__WHAT THE TASK ASKS__:
Reproduce the data verbatim, beginning at the line containing "Q: Who is wearing blue jeans?" and ending after the line containing "A: Baggage.".

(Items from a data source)
BEGIN

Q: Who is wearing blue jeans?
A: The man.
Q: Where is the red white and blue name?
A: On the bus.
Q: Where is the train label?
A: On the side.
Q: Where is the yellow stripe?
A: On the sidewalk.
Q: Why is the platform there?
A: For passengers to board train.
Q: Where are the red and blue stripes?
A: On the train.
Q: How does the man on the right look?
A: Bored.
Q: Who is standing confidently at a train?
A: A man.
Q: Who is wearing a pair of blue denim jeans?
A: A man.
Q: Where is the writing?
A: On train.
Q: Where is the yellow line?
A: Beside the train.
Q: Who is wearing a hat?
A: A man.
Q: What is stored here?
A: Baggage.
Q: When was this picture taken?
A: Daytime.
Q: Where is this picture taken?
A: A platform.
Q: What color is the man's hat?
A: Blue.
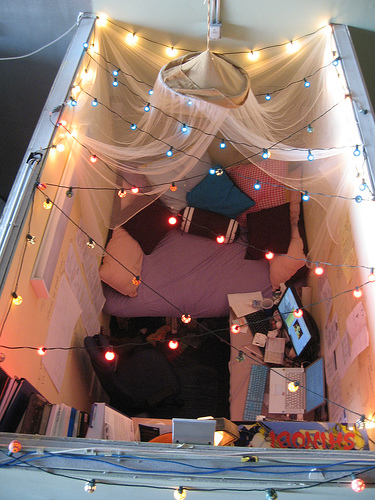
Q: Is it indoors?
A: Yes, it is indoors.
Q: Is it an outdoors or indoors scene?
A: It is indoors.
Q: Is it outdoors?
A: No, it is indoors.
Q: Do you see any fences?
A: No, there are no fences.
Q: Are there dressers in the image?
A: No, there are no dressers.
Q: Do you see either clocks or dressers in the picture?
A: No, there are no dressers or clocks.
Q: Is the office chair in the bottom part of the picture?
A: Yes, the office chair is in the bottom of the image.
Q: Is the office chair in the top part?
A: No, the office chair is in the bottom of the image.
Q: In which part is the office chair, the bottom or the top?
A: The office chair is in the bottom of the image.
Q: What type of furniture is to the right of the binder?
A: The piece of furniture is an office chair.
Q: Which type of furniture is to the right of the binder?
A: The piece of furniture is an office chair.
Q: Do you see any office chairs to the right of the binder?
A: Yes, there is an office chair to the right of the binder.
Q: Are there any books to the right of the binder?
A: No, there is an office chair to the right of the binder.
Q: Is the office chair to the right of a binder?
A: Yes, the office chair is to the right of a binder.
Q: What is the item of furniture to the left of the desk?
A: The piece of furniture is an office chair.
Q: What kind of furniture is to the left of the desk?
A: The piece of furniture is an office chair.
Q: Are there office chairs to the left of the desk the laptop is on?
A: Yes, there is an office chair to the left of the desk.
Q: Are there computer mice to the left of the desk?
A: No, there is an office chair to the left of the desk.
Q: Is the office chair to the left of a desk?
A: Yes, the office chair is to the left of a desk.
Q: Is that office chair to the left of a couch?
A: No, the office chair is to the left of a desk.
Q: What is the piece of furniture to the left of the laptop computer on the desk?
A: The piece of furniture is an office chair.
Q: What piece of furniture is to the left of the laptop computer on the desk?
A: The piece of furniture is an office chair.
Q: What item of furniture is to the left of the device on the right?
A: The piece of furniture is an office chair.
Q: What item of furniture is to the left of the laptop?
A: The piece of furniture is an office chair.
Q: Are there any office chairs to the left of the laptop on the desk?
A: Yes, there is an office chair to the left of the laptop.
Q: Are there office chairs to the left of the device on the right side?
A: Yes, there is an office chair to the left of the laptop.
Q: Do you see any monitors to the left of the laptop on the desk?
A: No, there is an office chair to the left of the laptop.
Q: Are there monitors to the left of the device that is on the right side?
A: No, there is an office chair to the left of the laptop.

END
BEGIN

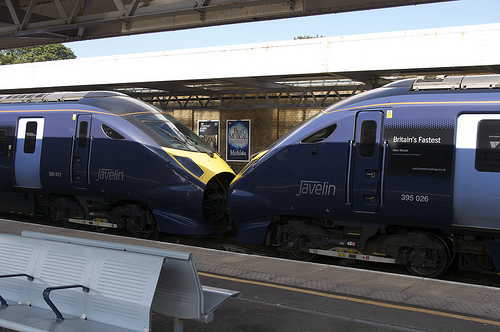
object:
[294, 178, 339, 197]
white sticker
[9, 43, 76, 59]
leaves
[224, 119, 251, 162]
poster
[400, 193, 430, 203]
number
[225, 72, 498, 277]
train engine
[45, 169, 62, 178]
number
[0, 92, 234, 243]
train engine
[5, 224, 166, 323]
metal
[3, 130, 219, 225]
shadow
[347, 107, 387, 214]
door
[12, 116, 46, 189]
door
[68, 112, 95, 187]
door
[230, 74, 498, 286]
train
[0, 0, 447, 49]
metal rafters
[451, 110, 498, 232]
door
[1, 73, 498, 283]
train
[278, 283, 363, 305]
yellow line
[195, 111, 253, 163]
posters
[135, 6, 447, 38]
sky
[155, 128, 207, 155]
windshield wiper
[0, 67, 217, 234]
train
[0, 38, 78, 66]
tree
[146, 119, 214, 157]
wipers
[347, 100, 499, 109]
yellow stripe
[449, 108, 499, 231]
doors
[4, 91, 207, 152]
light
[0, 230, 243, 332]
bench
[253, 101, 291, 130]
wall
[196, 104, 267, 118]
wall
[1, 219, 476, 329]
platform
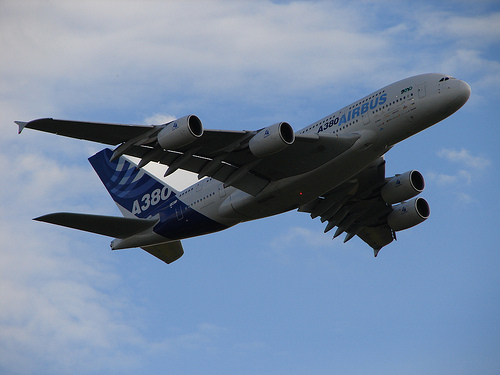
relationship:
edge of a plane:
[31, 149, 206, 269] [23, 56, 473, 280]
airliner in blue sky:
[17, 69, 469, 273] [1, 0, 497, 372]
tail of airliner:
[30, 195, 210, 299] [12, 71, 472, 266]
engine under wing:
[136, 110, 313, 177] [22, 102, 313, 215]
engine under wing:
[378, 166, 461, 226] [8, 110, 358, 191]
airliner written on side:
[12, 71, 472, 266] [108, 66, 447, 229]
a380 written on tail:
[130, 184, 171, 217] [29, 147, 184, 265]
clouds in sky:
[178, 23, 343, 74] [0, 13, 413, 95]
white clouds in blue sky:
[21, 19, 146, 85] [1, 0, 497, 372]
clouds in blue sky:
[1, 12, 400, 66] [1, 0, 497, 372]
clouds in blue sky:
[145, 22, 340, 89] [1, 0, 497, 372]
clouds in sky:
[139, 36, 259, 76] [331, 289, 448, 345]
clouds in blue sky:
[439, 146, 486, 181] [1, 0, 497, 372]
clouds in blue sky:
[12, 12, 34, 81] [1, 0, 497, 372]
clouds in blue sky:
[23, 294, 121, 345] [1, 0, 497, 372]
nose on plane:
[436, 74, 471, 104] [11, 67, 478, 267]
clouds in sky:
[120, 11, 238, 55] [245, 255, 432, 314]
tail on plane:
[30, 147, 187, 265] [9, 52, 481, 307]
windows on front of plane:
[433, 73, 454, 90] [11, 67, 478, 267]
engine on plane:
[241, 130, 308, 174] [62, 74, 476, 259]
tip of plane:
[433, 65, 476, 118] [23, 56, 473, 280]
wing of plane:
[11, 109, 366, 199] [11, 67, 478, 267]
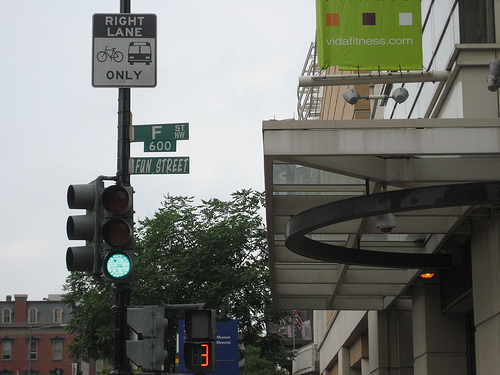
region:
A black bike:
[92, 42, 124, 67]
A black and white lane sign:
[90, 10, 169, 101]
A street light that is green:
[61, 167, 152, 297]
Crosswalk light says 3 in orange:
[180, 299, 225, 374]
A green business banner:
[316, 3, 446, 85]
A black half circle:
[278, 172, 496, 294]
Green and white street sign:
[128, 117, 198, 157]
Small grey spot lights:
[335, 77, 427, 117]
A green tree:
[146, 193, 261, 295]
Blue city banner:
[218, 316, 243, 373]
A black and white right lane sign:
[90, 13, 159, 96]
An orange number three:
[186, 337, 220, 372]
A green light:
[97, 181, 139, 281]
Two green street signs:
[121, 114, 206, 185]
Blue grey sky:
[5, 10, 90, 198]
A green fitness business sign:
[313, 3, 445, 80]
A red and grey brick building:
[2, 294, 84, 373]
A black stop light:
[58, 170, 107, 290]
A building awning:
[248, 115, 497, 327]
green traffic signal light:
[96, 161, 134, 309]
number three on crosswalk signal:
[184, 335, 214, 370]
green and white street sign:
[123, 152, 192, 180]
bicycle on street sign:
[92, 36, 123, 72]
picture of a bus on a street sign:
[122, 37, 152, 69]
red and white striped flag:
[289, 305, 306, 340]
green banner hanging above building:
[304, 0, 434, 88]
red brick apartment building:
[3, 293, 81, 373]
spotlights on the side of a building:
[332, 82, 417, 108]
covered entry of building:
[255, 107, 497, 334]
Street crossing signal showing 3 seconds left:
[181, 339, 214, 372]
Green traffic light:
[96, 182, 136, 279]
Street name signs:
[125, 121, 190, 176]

END

__EXPECTED OUTPUT__:
Q: Who is wearing blue jeans?
A: The man.
Q: Where is the red white and blue name?
A: On the bus.
Q: Where is the train label?
A: On the side.
Q: Where is the yellow stripe?
A: On the sidewalk.
Q: Why is the platform there?
A: For passengers to board train.
Q: Where are the red and blue stripes?
A: On the train.
Q: How does the man on the right look?
A: Bored.
Q: Who is standing confidently at a train?
A: A man.
Q: Who is wearing a pair of blue denim jeans?
A: A man.
Q: Where is the writing?
A: On train.
Q: Where is the yellow line?
A: Beside the train.
Q: Who is wearing a hat?
A: A man.
Q: What is stored here?
A: Baggage.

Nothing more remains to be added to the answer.